Sepanjang masa kepresidenannya pada periode pertama, ornamen-ornamen hasil kerja politik yang mewakili tekad Jokowi ini, memang terasa bermunculan. Dengan gebrakan pengambilan kembali saham terbesar Freeport ke tangan Republik Indonesia, hal ini menjadi buah bibir yang sangat mengharumkan nama Jokowi. Perhatian Jokowi pada masalah kesehatan rakyat yang menggratiskan layanan kesehatan pada rakyat tak mampu dengan program BPJS yang dirasakan langsung oleh masyarakat, hal ini pun kian membuat mayoritas rakyat semakin jatuh cinta. Begitu juga pembangunan masif infrastruktur di berbagai daerah yang selama ini tak terjamah. Listrik menyala hingga ke pelosok desa daerah terpencil yang berpuluh tahun tak tersentuh cahaya listrik Perusahaan Listrik Negara. Dan masih banyak lagi cerita sukses yang tak dapat dibantah kebenarannya.
Tekad yang indah dan kerja nyata yang terukur dan terbaca dengan cukup membanggakan ini, jelang memasuki hajatan agar kembali terpilih untuk kali kedua, mulai terasa ada penurunan dan pergeseran nilai. Berawal dari melangsir desain politik menaikkan Presidential threshold dari 15% menjadi 20%, mulailah terasa terjadi peregesar nilai ‘tekad’ menjadi lebih agresif sehingga mewujud menjadi ‘nekat’. Alhasil permainan politik presidential threshold ini, walau sukses menjadikan diri Jokowi terpilih kembali menjadi Presiden untuk periode kedua kali, tapi desain politik ini meninggalkan catatan merah karena terbukti rakyat menjadi terbelah dua. Pro Nasionalis di satu sisi, dan pro Agamis di sisi lain. Hal yang tentunya melenceng dari tujuan berdasarkan ‘tekad’ yang ia canangkan di awal kepemimpinannya sebagai presiden yang baru terpilih.

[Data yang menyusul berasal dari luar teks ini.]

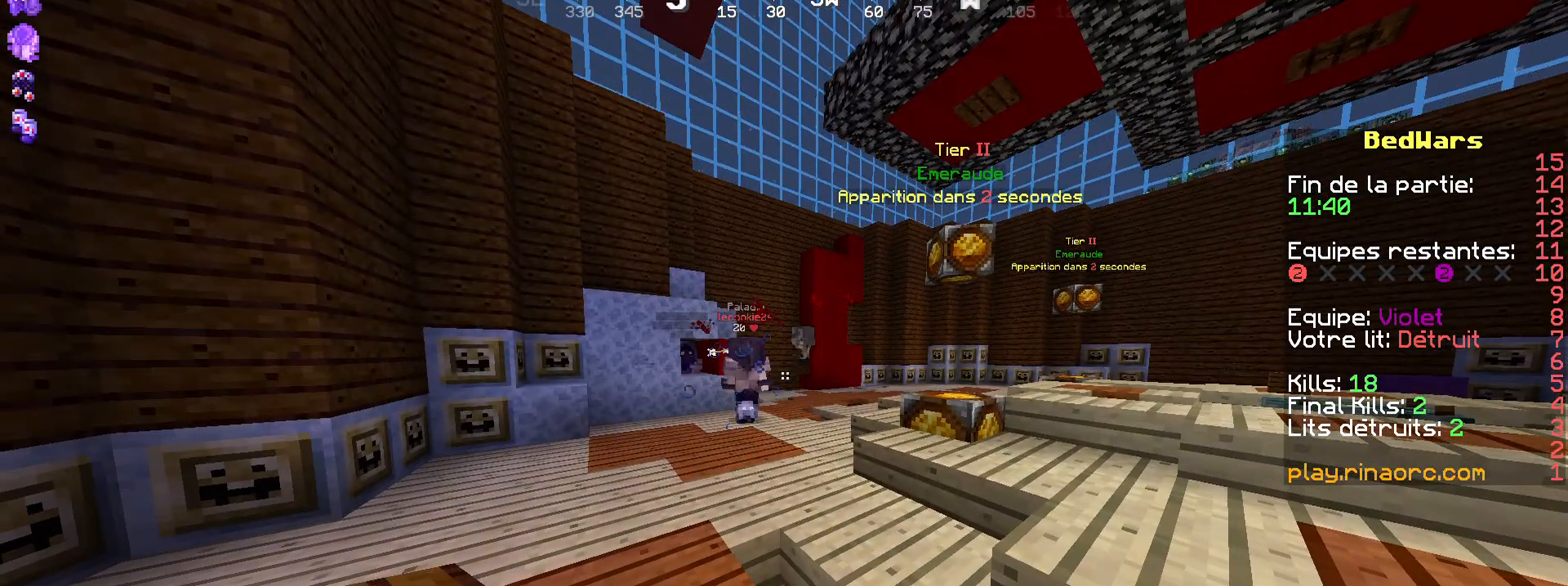
Gameplay with keyboard and mouse; each line is a JSON object with the keys and mouse buttons held at the frame after it. "events" lists presses ("down") and releases ("up") of "d", "q", "s", "shift", "space", "z", "mouse_left" and "mouse_right" between this image and that frame as [ms after this image, input, new state], when the widget could be followed in between. "mouse_left", "mouse_right" = the "left", "right" buttons of the "mouse" list. No other keys are recorded. Fast repeated clicks can show as one long hold. Not read: mouse_move.
{"keys": ["z"], "mouse": [], "events": [[467, "z", "down"]]}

Semakin menjadi dan kian terasa pergeseran nilai ‘tekad’ menjadi ‘nekat’ pada awal pemerintahan periode keduanya. Mulai dari pilihan Jokowi saat mengumumkan susunan kabinet dan stafsus millenials yang luar biasa spektakuler dan sensasionalnya. Belum lagi munculnya figur sang ‘Super Minister’ almost president de facto! Masalah Omnibus Law, disusul dengan reshuffle yang tak kalah sensasionalnya. Sangat kuat mengesankan betapa Jokowi sangat pro pengusaha sukses. Tak perduli apakah diri mereka dan pemahaman tentang kultur dan naturnya Indonesia dengan segala kesejarahan dan cita-cita kemerdekaannya dipahami dan dijiwai oleh mereka. Pokoknya sukses di usaha bisnisnya, diasumsikan dan dipercaya akan mampu mengelola tanggungjawab kementerian yang bertugas menjalankan amanat UUD’45 dan cita-cita merdeka rakyat Indonesia. Sementara banyak pendapat yang mengatakan bahwa mengelola perusahaan bisnis dan mengelola urusan negara ada hal fundamental yang sangat berbeda. Tapi hal ini agaknya tak dianggap penting.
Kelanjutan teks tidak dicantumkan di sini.